April 30, 2010

Books to Read While the Algae Grow in Your Fur, April 2010

Jean-Guy Prévost, A Total Science: Statistics in Liberal and Fascist Italy
A history of the Italian statistical community (or, as he prefers, "field") from around 1900 through the fall of Fascism, with a brief glance at the immediate post-war era. This is not about the history of statistical technique, but about the development of statistics as an autonomous academic discipline, with pretensions of in fact being the key discipline for all empirical investigation, especially into social and biological matters. So we get a lot about university positions, internal disputes (as Prévost says, one mark of a field is precisely that there are recurring internal arguments, with well-worn positions), how methodology came to be seen as more important than either mathematical theory or applications, the conflict with political economy, etc. Naturally, this extends to looking at how the statistical establishment eagerly sought to serve the Fascist state, proposals for "corporatist" and "totalitarian" statistics, and the elaboration of Fascist ideology by leading statisticians, relying on their self-presentation as polymaths. (Tukey's line about how "The best thing about being a statistician is that you get to play in everyone else's backyard" assumes a new significance when you imagine it being uttered by a blackshirt.) In all this, including the last, Gini is the central figure; quite honestly he should have been purged after the war, but somehow escaped justice.
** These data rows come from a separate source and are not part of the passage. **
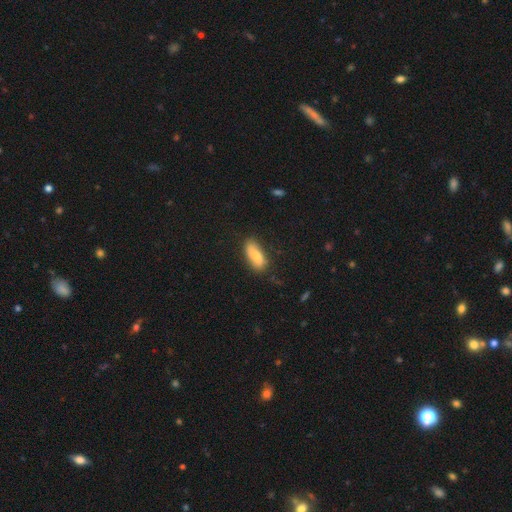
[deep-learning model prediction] A smooth galaxy with no disk features (76%) that is in between round and cigar-shaped (81%). Merging: none (76%).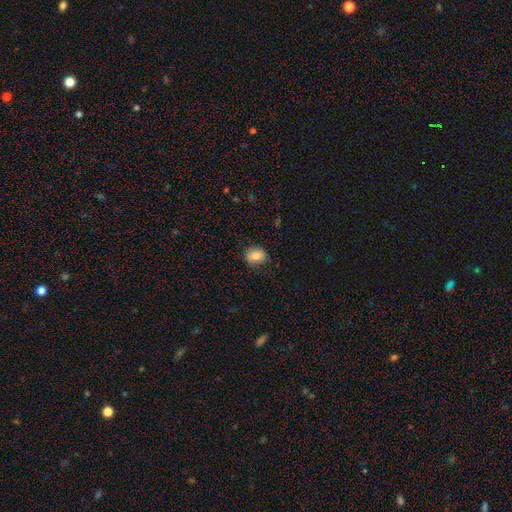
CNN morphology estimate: A smooth galaxy with no disk features (79%) that is round (61%). Merging: none (81%).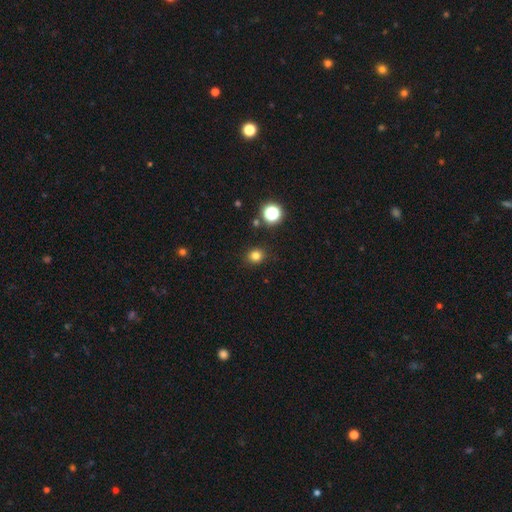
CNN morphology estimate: Smooth or featured?
  - smooth: 80% *
  - star or artifact: 15%
  - featured or disk: 5%
How rounded?
  - round: 77% *
  - in between: 22%
  - cigar-shaped: 1%
Merging?
  - none: 88% *
  - minor disturbance: 7%
  - major disturbance: 2%
  - merger: 2%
Some familiarity with the history of both Fascism and of the intellectual content is presupposed. If you have that, and are willing to tolerate a minimal (almost homeopathic) dose of Bourdieu, this provides a lot of interesting, if unhappy, food for thought.
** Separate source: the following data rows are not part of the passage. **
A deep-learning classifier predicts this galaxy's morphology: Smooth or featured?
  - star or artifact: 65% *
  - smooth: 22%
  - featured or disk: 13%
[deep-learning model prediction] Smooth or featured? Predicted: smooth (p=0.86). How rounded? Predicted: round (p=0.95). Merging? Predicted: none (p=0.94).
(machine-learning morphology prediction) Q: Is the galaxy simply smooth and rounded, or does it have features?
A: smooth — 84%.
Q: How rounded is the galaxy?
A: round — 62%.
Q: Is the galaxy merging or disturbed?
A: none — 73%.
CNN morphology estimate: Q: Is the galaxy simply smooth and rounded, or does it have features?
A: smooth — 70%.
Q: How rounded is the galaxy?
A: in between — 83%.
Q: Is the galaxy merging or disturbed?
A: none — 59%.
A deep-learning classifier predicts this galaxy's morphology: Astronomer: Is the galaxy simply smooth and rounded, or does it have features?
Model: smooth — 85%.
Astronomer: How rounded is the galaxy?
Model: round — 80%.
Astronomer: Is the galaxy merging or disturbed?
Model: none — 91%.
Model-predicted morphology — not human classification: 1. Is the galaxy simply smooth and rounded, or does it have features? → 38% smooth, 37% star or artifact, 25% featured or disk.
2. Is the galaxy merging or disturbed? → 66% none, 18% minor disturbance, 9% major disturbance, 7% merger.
(Prévost makes it clear how Gini's work on measuring inequality was in the tradition launched by Pareto's laws of income and wealth distribution. Cantelli was a friend and collaborator of Gini's, and the Glivenko-Cantelli theorem is the kind of result which would guarantee non-parametric consistency of estimated Gini coefficients from sample data. Was this what motivated Cantelli?)
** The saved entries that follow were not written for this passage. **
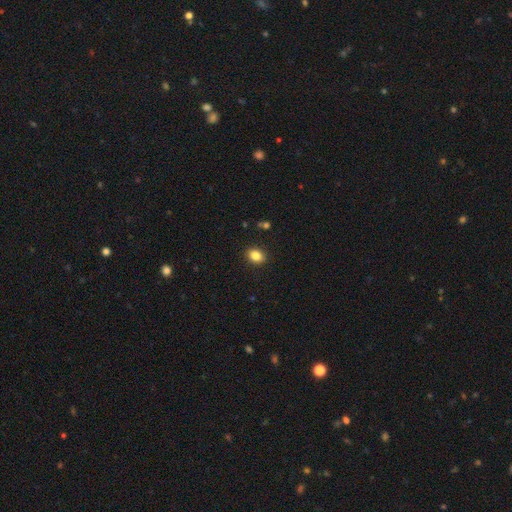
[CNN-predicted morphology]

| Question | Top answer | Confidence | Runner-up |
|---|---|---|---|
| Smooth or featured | smooth | 85% | star or artifact (10%) |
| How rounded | in between | 64% | round (34%) |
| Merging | none | 90% | minor disturbance (7%) |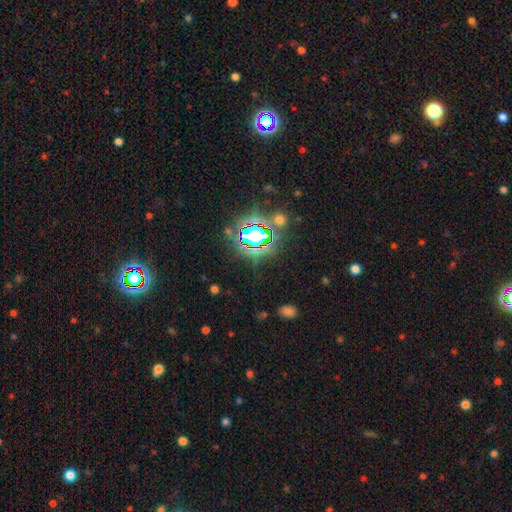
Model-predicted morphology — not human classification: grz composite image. It shows a star or artifact, not a galaxy (79%).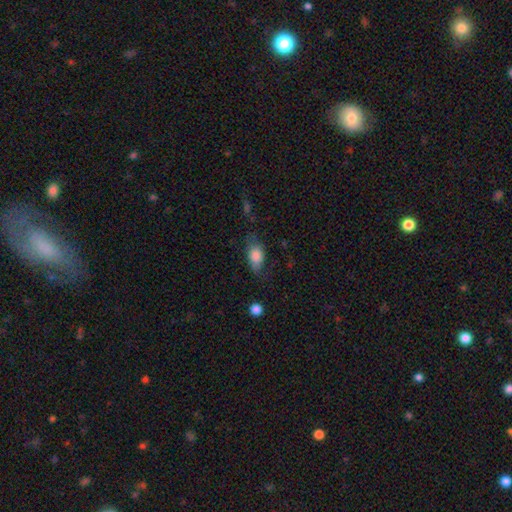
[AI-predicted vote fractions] smooth-or-featured: smooth: 81% | featured or disk: 11% | star or artifact: 8%
  how-rounded: in between: 86% | round: 11% | cigar-shaped: 4%
  merging: none: 54% | minor disturbance: 30% | major disturbance: 14% | merger: 2%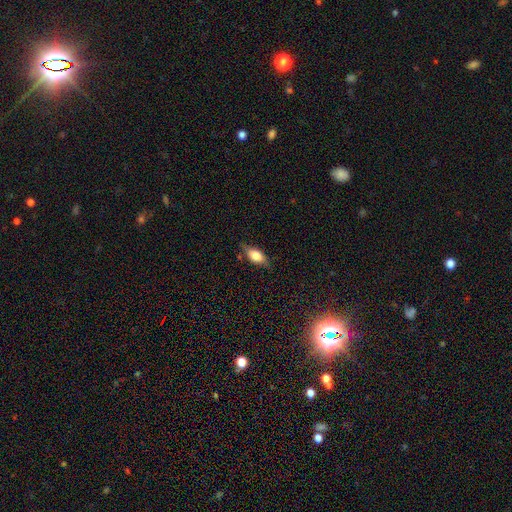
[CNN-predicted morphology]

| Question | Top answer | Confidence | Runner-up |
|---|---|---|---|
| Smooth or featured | smooth | 70% | featured or disk (22%) |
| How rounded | in between | 82% | cigar-shaped (12%) |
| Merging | none | 70% | minor disturbance (23%) |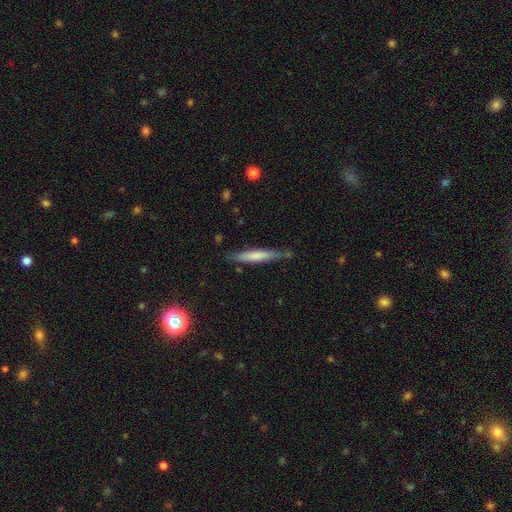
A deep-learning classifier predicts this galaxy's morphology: Smooth or featured?
  - smooth: 64% *
  - featured or disk: 30%
  - star or artifact: 6%
How rounded?
  - cigar-shaped: 92% *
  - in between: 7%
  - round: 1%
Merging?
  - none: 80% *
  - minor disturbance: 15%
  - major disturbance: 3%
  - merger: 3%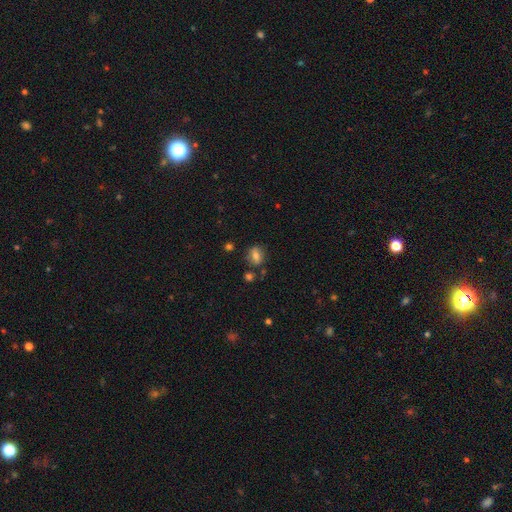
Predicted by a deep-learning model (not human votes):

Robert B. Reich, Supercapitalism: The Transformation of Business, Democracy, and Everyday Life
This is aiming to be something like The Affluent Society or The New Industrial State for modern times; it does a pretty good job. Basically, his argument is that Galbraith was more or less right about how the economy worked during the post-WWII golden age of capitalism: large, autonomous, oligopolistic firms more interested in continued steady growth, exploiting economies of scale, than anything else. JKG's mistake was in thinking this regime would continue. Reich sees Galbraithian capitalism as being upset not so much through deliberate political action in the 1980s as through new technologies in the 1970s, especially improvements in logistics, communications and information technology, which made it possible and efficient to replace the vertically-integrated firm with global supply networks, and to replace investment financed out of retained earnings with global financial markets. (As Reich points out in some detail, all of the key technologies, from container shipping through microelectronics and the Internet, were devised by the military-industrial-university complex to fight the Cold War; sowing the dragon's teeth, as it were.) Deregulation, to Reich's way of thinking, was more a consequence than a cause — the legal superstructure accommodating changes in the forces of production, though he doesn't use such language. The result, he says, is a system more responsive to consumer demand and to investors, but where most of the population sees no gains from economic growth, inequality soars, countervailing power evaporates, security is steadily eroded, and the primary check on the political influence of corporations is the opposing commercial interests of other corporations. (He also has an ingenious argument as to why decreasing regulation led to increasing lobbying.) This he calls "supercapitalism"; I dislike the term and will avoid it.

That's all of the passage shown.